The second divine command to humankind is to till (l’avdah, lit. to serve or to worship) the ground (Gen 2:15). This command is replicated in God’s promised sign to Moses, that he and the Children of Israel (God’s renewed humanity) would “serve/worship God (ta’avdun et ha-elohim) by this mountain” (Exod 3:24). While the command is very much the same as the first command, it is actualized differently.
At Sinai the Israelites are told if they are obedient to the commands and ordinances of Torah, they will image God as kings and priests, sovereigns and servants. Worship will be their ritual performance of the primordial intention for triangulated service between God, humanity, and creation. In this respect Israel stands as the living link between God and the rest of humanity, repairing the cosmic breach that occurred with human disobedience. Biblical scholar Jon Levenson has referred to Israel’s dual role as “an aristocracy of humility.”
As Israel stood at the foot of Sinai and all the people responded “kol asher diber Adonai na’aseh, all that the Lord has said we will do” (Exod 19:8), they accepted not only the privileges of bearing the name of the King of all of the Earth, but also the covenantal responsibilities associated with those privileges. Likewise, as we stand before the Aron Kodesh each week it is as though we stand in continuity before Sinai and receive Torah for the first time. As we remove the Torah from the ark it is as though we are again saying “all that the Lord has commanded we will do.”
With this acceptance we are compelled to live lives that model God’s image in the world. It is our responsibility together with all of Israel to honor and exalt God by affecting his dignity. Sovereignty in God’s economy is not that which is grasped but rather that which is freely given. Though an odd dichotomy by normal reckoning, the power of God is perfected in our weakness. It is through service that we attain the mark of divinely gifted aristocracy. In this respect we are called follow the model of Israel’s greatest son. Yeshua abandoned the privileges of deity and did not claim or exploit his status (Phil 2:6–8). His role is not passive; rather he actively undertakes the role of a servant. So for Yeshua the incarnation in and of itself is a position of marginality. We intuit he loses far more when he enters the created order than we are capable of comprehending, or that the biblical authors can adequately convey. But we also understand intuitively that there is more to gain than the accepted politics of power can offer. It is through his sacrifice and servanthood that Yeshua is elevated to the right hand of God.

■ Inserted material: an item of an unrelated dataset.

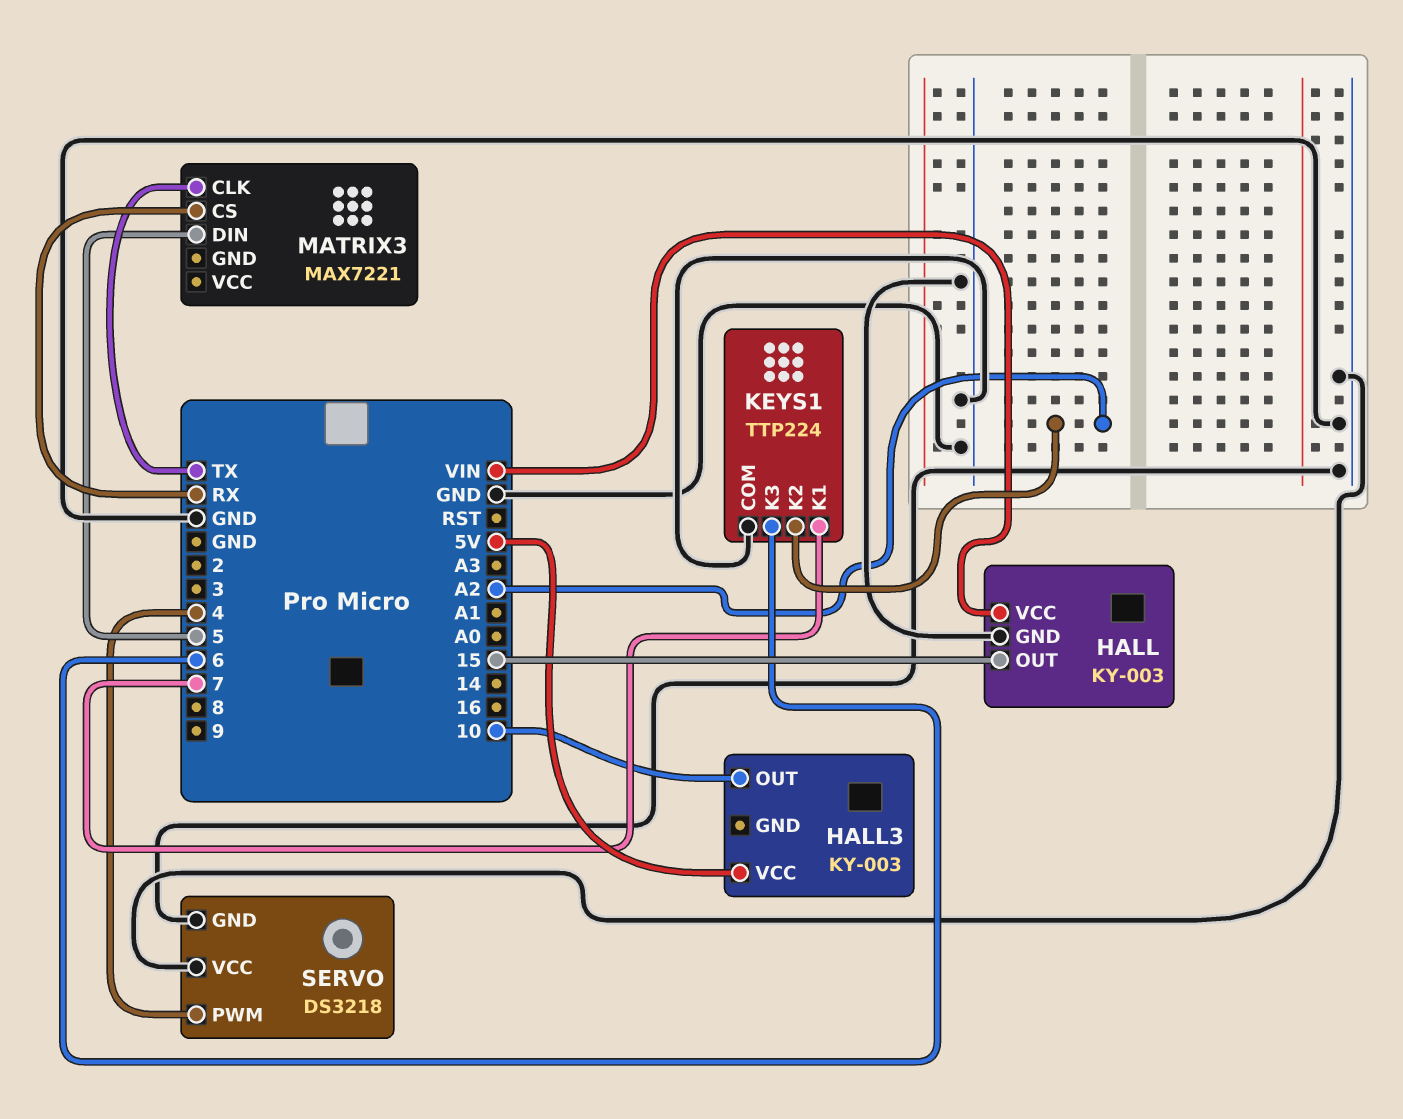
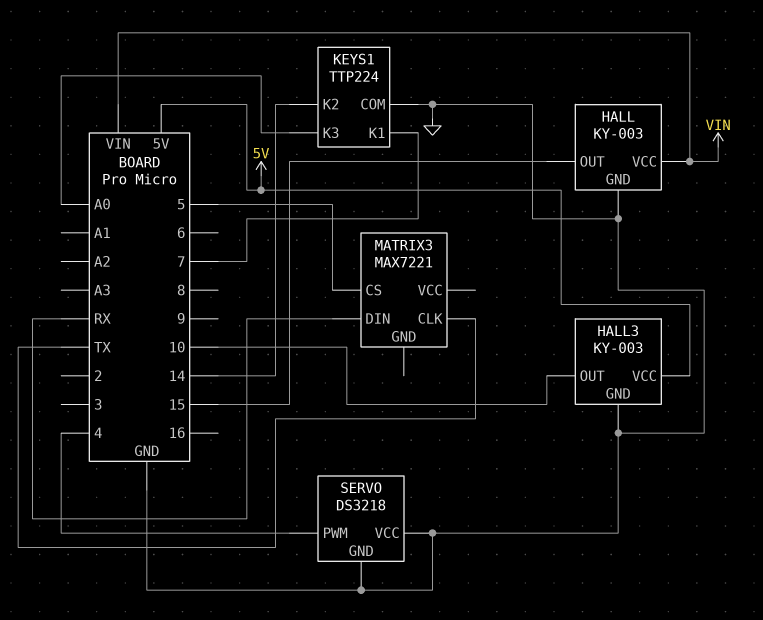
HALL3 pin GND: none -> GND
KEYS1 pin K2: A2 -> 14
KEYS1 pin K3: 6 -> A0
MATRIX3 pin CS: RX -> 5
MATRIX3 pin DIN: 5 -> RX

So this is true of Israel as well. We learn from both the Torah and the living Torah that we are given sovereignty to care for the created order. To care for the widow and the orphan, to feed the poor and the hungry, to provide hospitality for the stranger, to protect those who have no position or power, to care for all life forms on the planet and the environment that supports all of us. We do not have the option to claim status or to be self-protective; rather we must look out for all on whom the sun rises and sets.
At his final Passover Seder Yeshua said to his disciples, “The kings of the Goyim lord it over them; and those in authority over them are given the title, ‘Benefactor.’ But not so with you! On the contrary, let the greater among you become like the younger, and one who rules like one who serves. For who is greater? The one reclining at the table? or the one who serves? It’s the one reclining at the table, isn’t it? But I myself am among you like one who serves” (Luke 22:25–29 CJB).
Our national identity is tied in with our obedience to God and to his Torah, and in obedience to Messiah Yeshua who gave his life in wholehearted love to his Eternal Father. This week as we stand before the open ark let’s take seriously our declaration of responsibility and pledge meaningfully that all God has said we will do. Let’s take the first steps toward truly becoming an aristocracy of humility.